Cómo fomentar la comunicación con los hijos

La comunicación entre padres e hijos es una pieza clave en la educación pero no siempre se presta la atención necesaria a fomentarla y cultivarla durante los primeros años de vida.

  1. Contar cuentos y anécdotas es un buen modo de comunicarse con el niño en su propio nivel. Los padres pueden contarle algo interesante o gracioso que les haya ocurrido cuando eran niños. A los pequeños les encanta oír hablar a sus padres de alguna torpeza en que incurrieron en los verdes años; algo que los pequeños puedan asociar con ellos mismos y los haga reír. Con frecuencia esto sirve de estímulo para que el niño hable de sus propias vivencias.
  2. Saber escuchar: Para que la comunicación con ellos sea lo más fluida posible tenemos que saber escucharles. Cuando alguien nos cuenta algo y lo escuchamos con interés, estamos transmitiendo, mediante nuestros gestos, que lo que esa persona tiene que decirnos nos importa, nos interesa y, por tanto, que ella nos interesa. Así que es fundamental que encontremos tiempo y disposición para escuchar aquello que nos tienen que decir. Si estamos ocupados, o acabamos de llegar del trabajo, es posible que, sin darnos cuenta, estemos bloqueando sus intentos de comunicarse con nosotros. Por eso, es necesario, que aunque solo sea durante cinco minutos, le dediquemos toda nuestra atención e interés a escuchar lo que nos quiere decir.
  3. Compartir actividades: Es conveniente que el padre y la madre también tengan actividades en las que participen sus hijos menores, que no exijan nada de los niños, sólo destinadas a divertirse en compañía de sus progenitores. Por ejemplo, llevar a los niños a ver la estación de bomberos o el taller de un artesano en pleno funcionamiento, son actividades que recordarán con agrado al hacerse mayores. Además, si se comparte una afición o un hobby con ellos, tendremos un tema del que hablar que nos servirá para romper el hielo y para que se habitúen a hablar con nosotros.
  4. Confianza: También es vital enseñarles que pueden confiar en sus padres. La confianza nace de ser sincero con ellos, incluso si eso les hace enfadarse o estar temerosos por algún tiempo. Por ejemplo, si le decimos que una inyección le va a molestar lo mismo que una picadura de mosquito y resulta ser como el aguijonazo de una avispa, quizá después no confíe ya en nuestra palabra cuando se traten temas más importantes. La confianza también impone que cumplamos nuestras promesas.
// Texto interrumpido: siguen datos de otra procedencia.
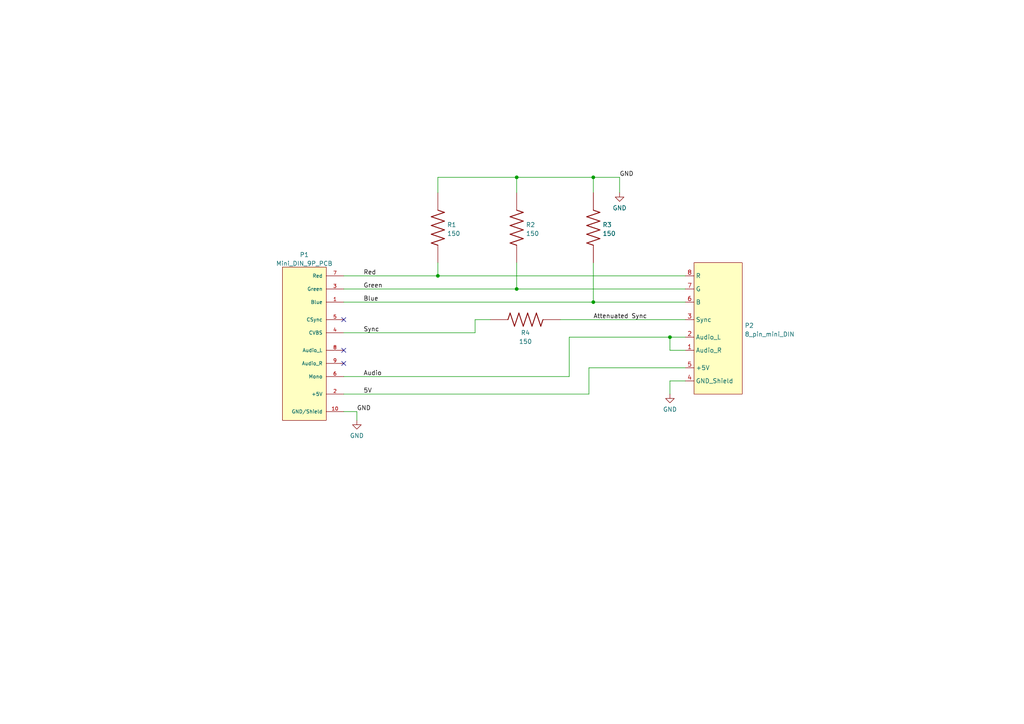
<source format=kicad_sch>
(kicad_sch (version 20211123) (generator eeschema)

  (uuid 622982bb-6758-4a32-89e7-5b6e5fad4a40)

  (paper "A4")

  

  (junction (at 172.085 51.435) (diameter 0) (color 0 0 0 0)
    (uuid 0b0659f0-fe30-4bbe-82c9-859e1e1eb457)
  )
  (junction (at 127 80.01) (diameter 0) (color 0 0 0 0)
    (uuid 3057b0a6-33ac-4c9a-89d1-7bf38bf103f9)
  )
  (junction (at 172.085 87.63) (diameter 0) (color 0 0 0 0)
    (uuid 39c53563-4ad2-477f-b673-31da54a6f5a7)
  )
  (junction (at 194.31 97.79) (diameter 0) (color 0 0 0 0)
    (uuid 52f96ff7-a3c9-4e36-8ac3-9484bbf72ec8)
  )
  (junction (at 149.86 83.82) (diameter 0) (color 0 0 0 0)
    (uuid 81122330-a0f0-400f-b4d9-11f594a27835)
  )
  (junction (at 149.86 51.435) (diameter 0) (color 0 0 0 0)
    (uuid ac983bdb-5ae9-4b91-854b-60b19148c3ce)
  )

  (no_connect (at 99.695 105.41) (uuid 948a77d3-3f58-40bb-a4ea-3cce7f2bfa00))
  (no_connect (at 99.695 101.6) (uuid 948a77d3-3f58-40bb-a4ea-3cce7f2bfa01))
  (no_connect (at 99.695 92.71) (uuid 948a77d3-3f58-40bb-a4ea-3cce7f2bfa02))

  (wire (pts (xy 99.695 114.3) (xy 170.815 114.3))
    (stroke (width 0) (type default) (color 0 0 0 0))
    (uuid 04b65250-0532-45a6-a1bc-54b21aa25809)
  )
  (wire (pts (xy 103.505 119.38) (xy 103.505 121.92))
    (stroke (width 0) (type default) (color 0 0 0 0))
    (uuid 04b6cd42-65db-470d-b53e-28a0b9b3c0fd)
  )
  (wire (pts (xy 127 51.435) (xy 127 55.88))
    (stroke (width 0) (type default) (color 0 0 0 0))
    (uuid 162731db-a7f6-4172-83a3-f15666514b00)
  )
  (wire (pts (xy 127 80.01) (xy 198.755 80.01))
    (stroke (width 0) (type default) (color 0 0 0 0))
    (uuid 25436d25-25ed-4653-9c70-0fbc4a8883aa)
  )
  (wire (pts (xy 162.56 92.71) (xy 198.755 92.71))
    (stroke (width 0) (type default) (color 0 0 0 0))
    (uuid 27cf6baf-c43e-42a7-b114-f1e4a4ce0a2a)
  )
  (wire (pts (xy 99.695 96.52) (xy 137.795 96.52))
    (stroke (width 0) (type default) (color 0 0 0 0))
    (uuid 37ad32b6-cfe0-431a-a619-68d8fe175246)
  )
  (wire (pts (xy 149.86 76.2) (xy 149.86 83.82))
    (stroke (width 0) (type default) (color 0 0 0 0))
    (uuid 3821654f-df1a-4bb7-a91e-9278aa1c15ee)
  )
  (wire (pts (xy 137.795 96.52) (xy 137.795 92.71))
    (stroke (width 0) (type default) (color 0 0 0 0))
    (uuid 4810ed17-eb58-434a-852e-c76d6ff0d8f5)
  )
  (wire (pts (xy 99.695 87.63) (xy 172.085 87.63))
    (stroke (width 0) (type default) (color 0 0 0 0))
    (uuid 56e325c1-ea07-4974-8bf6-5b1c4a83a5c7)
  )
  (wire (pts (xy 165.1 109.22) (xy 165.1 97.79))
    (stroke (width 0) (type default) (color 0 0 0 0))
    (uuid 5a0900c2-0866-4ed4-9bf0-f19ba95b990b)
  )
  (wire (pts (xy 172.085 76.2) (xy 172.085 87.63))
    (stroke (width 0) (type default) (color 0 0 0 0))
    (uuid 66cbfc5b-a145-4750-a696-ca98954c5b7b)
  )
  (wire (pts (xy 198.755 110.49) (xy 194.31 110.49))
    (stroke (width 0) (type default) (color 0 0 0 0))
    (uuid 70a06472-50f9-43dc-b5c7-92181a4db706)
  )
  (wire (pts (xy 99.695 80.01) (xy 127 80.01))
    (stroke (width 0) (type default) (color 0 0 0 0))
    (uuid 91c027d9-0743-44b3-baba-1dc7a3dfaf9a)
  )
  (wire (pts (xy 99.695 109.22) (xy 165.1 109.22))
    (stroke (width 0) (type default) (color 0 0 0 0))
    (uuid 96a93f73-baac-4025-9633-f48b48bb6b88)
  )
  (wire (pts (xy 194.31 101.6) (xy 198.755 101.6))
    (stroke (width 0) (type default) (color 0 0 0 0))
    (uuid 99d4a81f-c663-4370-a1a5-1ec524b7ccc3)
  )
  (wire (pts (xy 165.1 97.79) (xy 194.31 97.79))
    (stroke (width 0) (type default) (color 0 0 0 0))
    (uuid 9d327777-ecc4-4c34-8230-09e2150ed97c)
  )
  (wire (pts (xy 194.31 97.79) (xy 194.31 101.6))
    (stroke (width 0) (type default) (color 0 0 0 0))
    (uuid a3644ec4-c7b0-4da1-a3e9-ee6b4ab52efd)
  )
  (wire (pts (xy 149.86 51.435) (xy 172.085 51.435))
    (stroke (width 0) (type default) (color 0 0 0 0))
    (uuid b1080074-df3e-4861-b6e4-14d919a432ed)
  )
  (wire (pts (xy 194.31 110.49) (xy 194.31 114.3))
    (stroke (width 0) (type default) (color 0 0 0 0))
    (uuid bf2cc931-393f-4a0b-ae36-1fdece0e7197)
  )
  (wire (pts (xy 172.085 87.63) (xy 198.755 87.63))
    (stroke (width 0) (type default) (color 0 0 0 0))
    (uuid c9efa9cb-7a03-4e23-b54e-29ff175c7d91)
  )
  (wire (pts (xy 170.815 106.68) (xy 198.755 106.68))
    (stroke (width 0) (type default) (color 0 0 0 0))
    (uuid d5c00ec1-d4f7-4af1-aeba-7c82267ce595)
  )
  (wire (pts (xy 127 76.2) (xy 127 80.01))
    (stroke (width 0) (type default) (color 0 0 0 0))
    (uuid e0f829ce-3696-4e3f-bfa1-e63d1f16302d)
  )
  (wire (pts (xy 149.86 55.88) (xy 149.86 51.435))
    (stroke (width 0) (type default) (color 0 0 0 0))
    (uuid e54d5f30-98f8-41e3-af15-d06955cc9e3a)
  )
  (wire (pts (xy 149.86 83.82) (xy 198.755 83.82))
    (stroke (width 0) (type default) (color 0 0 0 0))
    (uuid e667c555-a6d8-48c8-b592-39efac275087)
  )
  (wire (pts (xy 172.085 51.435) (xy 172.085 55.88))
    (stroke (width 0) (type default) (color 0 0 0 0))
    (uuid e808c173-2ee4-41dd-a2b6-fb83ddbc339d)
  )
  (wire (pts (xy 99.695 83.82) (xy 149.86 83.82))
    (stroke (width 0) (type default) (color 0 0 0 0))
    (uuid eb369483-86cb-4423-82c4-bd00451e3095)
  )
  (wire (pts (xy 99.695 119.38) (xy 103.505 119.38))
    (stroke (width 0) (type default) (color 0 0 0 0))
    (uuid eeb99b0c-2f06-4ac3-b173-fcf5d0fe163f)
  )
  (wire (pts (xy 149.86 51.435) (xy 127 51.435))
    (stroke (width 0) (type default) (color 0 0 0 0))
    (uuid f9e12184-2243-42d0-9849-168965b1e773)
  )
  (wire (pts (xy 172.085 51.435) (xy 179.705 51.435))
    (stroke (width 0) (type default) (color 0 0 0 0))
    (uuid fbad8588-1d4c-4e8f-a1ec-b323866625e3)
  )
  (wire (pts (xy 194.31 97.79) (xy 198.755 97.79))
    (stroke (width 0) (type default) (color 0 0 0 0))
    (uuid fcdbcd68-a24f-4c82-8245-a6069d34f245)
  )
  (wire (pts (xy 137.795 92.71) (xy 142.24 92.71))
    (stroke (width 0) (type default) (color 0 0 0 0))
    (uuid fd4fa405-6142-4493-859b-a212e41416e6)
  )
  (wire (pts (xy 170.815 114.3) (xy 170.815 106.68))
    (stroke (width 0) (type default) (color 0 0 0 0))
    (uuid fd94e7c1-f2bc-4a49-9e94-17143f77130f)
  )
  (wire (pts (xy 179.705 51.435) (xy 179.705 55.88))
    (stroke (width 0) (type default) (color 0 0 0 0))
    (uuid ff5cc346-bb32-4b15-82e0-b8ada23b5ca6)
  )

  (label "Audio" (at 105.41 109.22 0)
    (effects (font (size 1.27 1.27)) (justify left bottom))
    (uuid 330b1232-d465-4fe1-9ecd-92e4992d6443)
  )
  (label "GND" (at 103.505 119.38 0)
    (effects (font (size 1.27 1.27)) (justify left bottom))
    (uuid 42c7d66d-4b5a-4ce5-a410-6c5659c33546)
  )
  (label "5V" (at 105.41 114.3 0)
    (effects (font (size 1.27 1.27)) (justify left bottom))
    (uuid 584ea845-d3ef-4441-b09f-23e460f5f519)
  )
  (label "Green" (at 105.41 83.82 0)
    (effects (font (size 1.27 1.27)) (justify left bottom))
    (uuid 7bfa6166-1d32-44f4-859f-457bf2e26c9a)
  )
  (label "Sync" (at 105.41 96.52 0)
    (effects (font (size 1.27 1.27)) (justify left bottom))
    (uuid 86a4ffbb-9b8b-48ee-8974-f6d2f50a826d)
  )
  (label "Attenuated Sync" (at 172.085 92.71 0)
    (effects (font (size 1.27 1.27)) (justify left bottom))
    (uuid 8fd32f12-94ad-47a9-ad93-2cc16fa18d51)
  )
  (label "Red" (at 105.41 80.01 0)
    (effects (font (size 1.27 1.27)) (justify left bottom))
    (uuid caed9437-6e3f-4dc0-a6ee-042c004d8275)
  )
  (label "Blue" (at 105.41 87.63 0)
    (effects (font (size 1.27 1.27)) (justify left bottom))
    (uuid d525a0c6-c6b6-4a1a-a2fc-9916248e6b4c)
  )
  (label "GND" (at 179.705 51.435 0)
    (effects (font (size 1.27 1.27)) (justify left bottom))
    (uuid fc8038f4-df21-4341-ab65-4891be180cb2)
  )

  (symbol (lib_id "resistor:Resistor_0603") (at 172.085 66.04 90) (unit 1)
    (in_bom yes) (on_board yes) (fields_autoplaced)
    (uuid 1dea2629-96ed-4eb6-a7f2-d1f82391948f)
    (property "Reference" "R3" (id 0) (at 174.752 65.2053 90)
      (effects (font (size 1.27 1.27)) (justify right))
    )
    (property "Value" "150" (id 1) (at 174.752 67.7422 90)
      (effects (font (size 1.27 1.27)) (justify right))
    )
    (property "Footprint" "Resistor_SMD:R_0603_1608Metric_Pad0.98x0.95mm_HandSolder" (id 2) (at 165.735 72.39 0)
      (effects (font (size 1.27 1.27)) (justify left bottom) hide)
    )
    (property "Datasheet" "" (id 3) (at 172.085 66.04 0)
      (effects (font (size 1.27 1.27)) (justify left bottom) hide)
    )
    (pin "1" (uuid 1319d409-ad30-4922-b241-3aea44f4ef05))
    (pin "2" (uuid bdbaf9df-1203-4ede-905d-b2b977e4cb07))
  )

  (symbol (lib_id "resistor:Resistor_0603") (at 149.86 66.04 90) (unit 1)
    (in_bom yes) (on_board yes) (fields_autoplaced)
    (uuid 2078c48f-d243-4462-b1d4-2fc789e639a1)
    (property "Reference" "R2" (id 0) (at 152.527 65.2053 90)
      (effects (font (size 1.27 1.27)) (justify right))
    )
    (property "Value" "150" (id 1) (at 152.527 67.7422 90)
      (effects (font (size 1.27 1.27)) (justify right))
    )
    (property "Footprint" "Resistor_SMD:R_0603_1608Metric_Pad0.98x0.95mm_HandSolder" (id 2) (at 143.51 72.39 0)
      (effects (font (size 1.27 1.27)) (justify left bottom) hide)
    )
    (property "Datasheet" "" (id 3) (at 149.86 66.04 0)
      (effects (font (size 1.27 1.27)) (justify left bottom) hide)
    )
    (pin "1" (uuid bcd79e21-0217-44b2-9e0b-c1b59be4e815))
    (pin "2" (uuid 88a25afe-21d3-4866-a0e0-e1e2b583203e))
  )

  (symbol (lib_id "power:GND") (at 179.705 55.88 0) (unit 1)
    (in_bom yes) (on_board yes) (fields_autoplaced)
    (uuid 538bf5be-2b90-412b-a00f-c190c736f814)
    (property "Reference" "#PWR0103" (id 0) (at 179.705 62.23 0)
      (effects (font (size 1.27 1.27)) hide)
    )
    (property "Value" "GND" (id 1) (at 179.705 60.3234 0))
    (property "Footprint" "" (id 2) (at 179.705 55.88 0)
      (effects (font (size 1.27 1.27)) hide)
    )
    (property "Datasheet" "" (id 3) (at 179.705 55.88 0)
      (effects (font (size 1.27 1.27)) hide)
    )
    (pin "1" (uuid eb819b73-c82a-4f07-8bac-4fbb925c2604))
  )

  (symbol (lib_id "power:GND") (at 103.505 121.92 0) (unit 1)
    (in_bom yes) (on_board yes) (fields_autoplaced)
    (uuid 71f3c289-837b-4781-86d5-a2b8a68c79d7)
    (property "Reference" "#PWR0101" (id 0) (at 103.505 128.27 0)
      (effects (font (size 1.27 1.27)) hide)
    )
    (property "Value" "GND" (id 1) (at 103.505 126.3634 0))
    (property "Footprint" "" (id 2) (at 103.505 121.92 0)
      (effects (font (size 1.27 1.27)) hide)
    )
    (property "Datasheet" "" (id 3) (at 103.505 121.92 0)
      (effects (font (size 1.27 1.27)) hide)
    )
    (pin "1" (uuid 5728ca84-81df-449c-9398-bf027469c2cb))
  )

  (symbol (lib_id "RGB Blaster 8DIN Adapter:Mini_DIN_9P_PCB") (at 94.615 77.47 0) (unit 1)
    (in_bom yes) (on_board yes) (fields_autoplaced)
    (uuid 87ccef06-d847-48b6-8f13-57f581e9bf7b)
    (property "Reference" "P1" (id 0) (at 88.265 73.8972 0))
    (property "Value" "Mini_DIN_9P_PCB" (id 1) (at 88.265 76.4341 0))
    (property "Footprint" "RGB Blaster 8DIN Adapter:9 pin mini DIN PCB" (id 2) (at 94.615 78.105 0)
      (effects (font (size 1.27 1.27)) hide)
    )
    (property "Datasheet" "" (id 3) (at 94.615 78.105 0)
      (effects (font (size 1.27 1.27)) hide)
    )
    (pin "1" (uuid ead588d1-07c1-4d33-b67e-35f2357a272b))
    (pin "10" (uuid 6fd19cd3-7c22-4710-9e0a-494400f2233c))
    (pin "2" (uuid a437de67-5a57-4e41-b8de-bd376ea97126))
    (pin "3" (uuid e1df574f-cbcd-4a74-b852-b42c9ed355d2))
    (pin "4" (uuid 10986c3f-425e-4bf9-8187-54bd454e6629))
    (pin "5" (uuid 9f0eb66f-9146-4912-87d8-4d0a52514cc3))
    (pin "6" (uuid ca77273d-311a-4716-8d09-1aedba6d9773))
    (pin "7" (uuid fdba0c68-3806-4f17-b67c-06322457dca6))
    (pin "8" (uuid 2618bb9d-355d-4bce-8ec2-75e10e4b8c73))
    (pin "9" (uuid cac5c03e-a6c4-49dd-b682-edde32abda0c))
  )

  (symbol (lib_id "power:GND") (at 194.31 114.3 0) (unit 1)
    (in_bom yes) (on_board yes) (fields_autoplaced)
    (uuid 8b1de535-1e38-4d00-a40e-1bfef3f1e778)
    (property "Reference" "#PWR0102" (id 0) (at 194.31 120.65 0)
      (effects (font (size 1.27 1.27)) hide)
    )
    (property "Value" "GND" (id 1) (at 194.31 118.7434 0))
    (property "Footprint" "" (id 2) (at 194.31 114.3 0)
      (effects (font (size 1.27 1.27)) hide)
    )
    (property "Datasheet" "" (id 3) (at 194.31 114.3 0)
      (effects (font (size 1.27 1.27)) hide)
    )
    (pin "1" (uuid fb22ec99-6b15-46d1-8e4a-04f468801d3b))
  )

  (symbol (lib_id "resistor:Resistor_0603") (at 152.4 92.71 0) (unit 1)
    (in_bom yes) (on_board yes)
    (uuid 9b147d56-c83f-463e-a724-fc4a6f57bb71)
    (property "Reference" "R4" (id 0) (at 152.4 96.52 0))
    (property "Value" "150" (id 1) (at 152.4 99.06 0))
    (property "Footprint" "Resistor_SMD:R_0603_1608Metric_Pad0.98x0.95mm_HandSolder" (id 2) (at 146.05 86.36 0)
      (effects (font (size 1.27 1.27)) (justify left bottom) hide)
    )
    (property "Datasheet" "" (id 3) (at 152.4 92.71 0)
      (effects (font (size 1.27 1.27)) (justify left bottom) hide)
    )
    (pin "1" (uuid e1f5cda1-5ab6-4bd6-98ae-18c95fbe7f7b))
    (pin "2" (uuid d4e6520e-0e6e-4cfd-80d7-f6386b90aab2))
  )

  (symbol (lib_id "resistor:Resistor_0603") (at 127 66.04 90) (unit 1)
    (in_bom yes) (on_board yes) (fields_autoplaced)
    (uuid b7e668bc-5486-44d6-aa2c-8172655d6f39)
    (property "Reference" "R1" (id 0) (at 129.667 65.2053 90)
      (effects (font (size 1.27 1.27)) (justify right))
    )
    (property "Value" "150" (id 1) (at 129.667 67.7422 90)
      (effects (font (size 1.27 1.27)) (justify right))
    )
    (property "Footprint" "Resistor_SMD:R_0603_1608Metric_Pad0.98x0.95mm_HandSolder" (id 2) (at 120.65 72.39 0)
      (effects (font (size 1.27 1.27)) (justify left bottom) hide)
    )
    (property "Datasheet" "" (id 3) (at 127 66.04 0)
      (effects (font (size 1.27 1.27)) (justify left bottom) hide)
    )
    (pin "1" (uuid 426feb68-eae9-46ae-ba8f-b30c97b3bb1b))
    (pin "2" (uuid 5e4c5389-8439-4ba9-90cf-c5c37501dcec))
  )

  (symbol (lib_id "RGB Blaster 8DIN Adapter:8_pin_mini_DIN") (at 201.295 76.2 0) (unit 1)
    (in_bom yes) (on_board yes) (fields_autoplaced)
    (uuid e5e26a6b-effd-429f-b57d-e87d07dc87d4)
    (property "Reference" "P2" (id 0) (at 215.9762 94.4153 0)
      (effects (font (size 1.27 1.27)) (justify left))
    )
    (property "Value" "8_pin_mini_DIN" (id 1) (at 215.9762 96.9522 0)
      (effects (font (size 1.27 1.27)) (justify left))
    )
    (property "Footprint" "RGB Blaster 8DIN Adapter:8 pin mini DIN" (id 2) (at 201.295 76.2 0)
      (effects (font (size 1.27 1.27)) hide)
    )
    (property "Datasheet" "" (id 3) (at 201.295 76.2 0)
      (effects (font (size 1.27 1.27)) hide)
    )
    (pin "1" (uuid 01e2d020-61b1-41ef-be3d-17c9d0040ff5))
    (pin "2" (uuid 9fee9cd7-9fa1-46b7-bdd5-85be6581a8b6))
    (pin "3" (uuid caa43fd7-7332-40e8-8fe4-dcb57614be98))
    (pin "4" (uuid fb25acd2-45c7-48c7-8d03-18a17ed2c04a))
    (pin "5" (uuid a55f0a88-77c7-4056-b851-6f0abf1c2304))
    (pin "6" (uuid b8e343b1-cce5-411e-b430-2c21526b5316))
    (pin "7" (uuid 26aff168-5636-49fe-91d6-d78e39122078))
    (pin "8" (uuid a75587cd-514f-4233-925a-27b3455198df))
  )

  (sheet_instances
    (path "/" (page "1"))
  )

  (symbol_instances
    (path "/71f3c289-837b-4781-86d5-a2b8a68c79d7"
      (reference "#PWR0101") (unit 1) (value "GND") (footprint "")
    )
    (path "/8b1de535-1e38-4d00-a40e-1bfef3f1e778"
      (reference "#PWR0102") (unit 1) (value "GND") (footprint "")
    )
    (path "/538bf5be-2b90-412b-a00f-c190c736f814"
      (reference "#PWR0103") (unit 1) (value "GND") (footprint "")
    )
    (path "/87ccef06-d847-48b6-8f13-57f581e9bf7b"
      (reference "P1") (unit 1) (value "Mini_DIN_9P_PCB") (footprint "RGB Blaster 8DIN Adapter:9 pin mini DIN PCB")
    )
    (path "/e5e26a6b-effd-429f-b57d-e87d07dc87d4"
      (reference "P2") (unit 1) (value "8_pin_mini_DIN") (footprint "RGB Blaster 8DIN Adapter:8 pin mini DIN")
    )
    (path "/b7e668bc-5486-44d6-aa2c-8172655d6f39"
      (reference "R1") (unit 1) (value "150") (footprint "Resistor_SMD:R_0603_1608Metric_Pad0.98x0.95mm_HandSolder")
    )
    (path "/2078c48f-d243-4462-b1d4-2fc789e639a1"
      (reference "R2") (unit 1) (value "150") (footprint "Resistor_SMD:R_0603_1608Metric_Pad0.98x0.95mm_HandSolder")
    )
    (path "/1dea2629-96ed-4eb6-a7f2-d1f82391948f"
      (reference "R3") (unit 1) (value "150") (footprint "Resistor_SMD:R_0603_1608Metric_Pad0.98x0.95mm_HandSolder")
    )
    (path "/9b147d56-c83f-463e-a724-fc4a6f57bb71"
      (reference "R4") (unit 1) (value "150") (footprint "Resistor_SMD:R_0603_1608Metric_Pad0.98x0.95mm_HandSolder")
    )
  )
)

</source>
Cuando decimos que haremos algo, es importante cumplirlo.
  5. Aceptar sus sentimientos: Como padres tendemos a querer evitar que tengan sentimientos negativos o que estén tristes. Por eso, cuando nos cuentan que están pasándolo mal por algo es frecuente que le digamos “no estés triste” o “no tiene importancia”. Sin embargo, es muy probable que lo que necesite nuestro hijo en ese momento sea que le escuchemos. En lugar de cortar el tema deberíamos escucharle hasta el final, que exprese sus sentimientos y, si lo vemos conveniente, al final podemos contarle una historia en la que nos identifiquemos con él: “Recuerdo cuando yo tenía tu misma edad…” Así podríamos hacerle ver que comprendemos cómo se siente, eso sí, sin convertirnos en el centro de la conversación.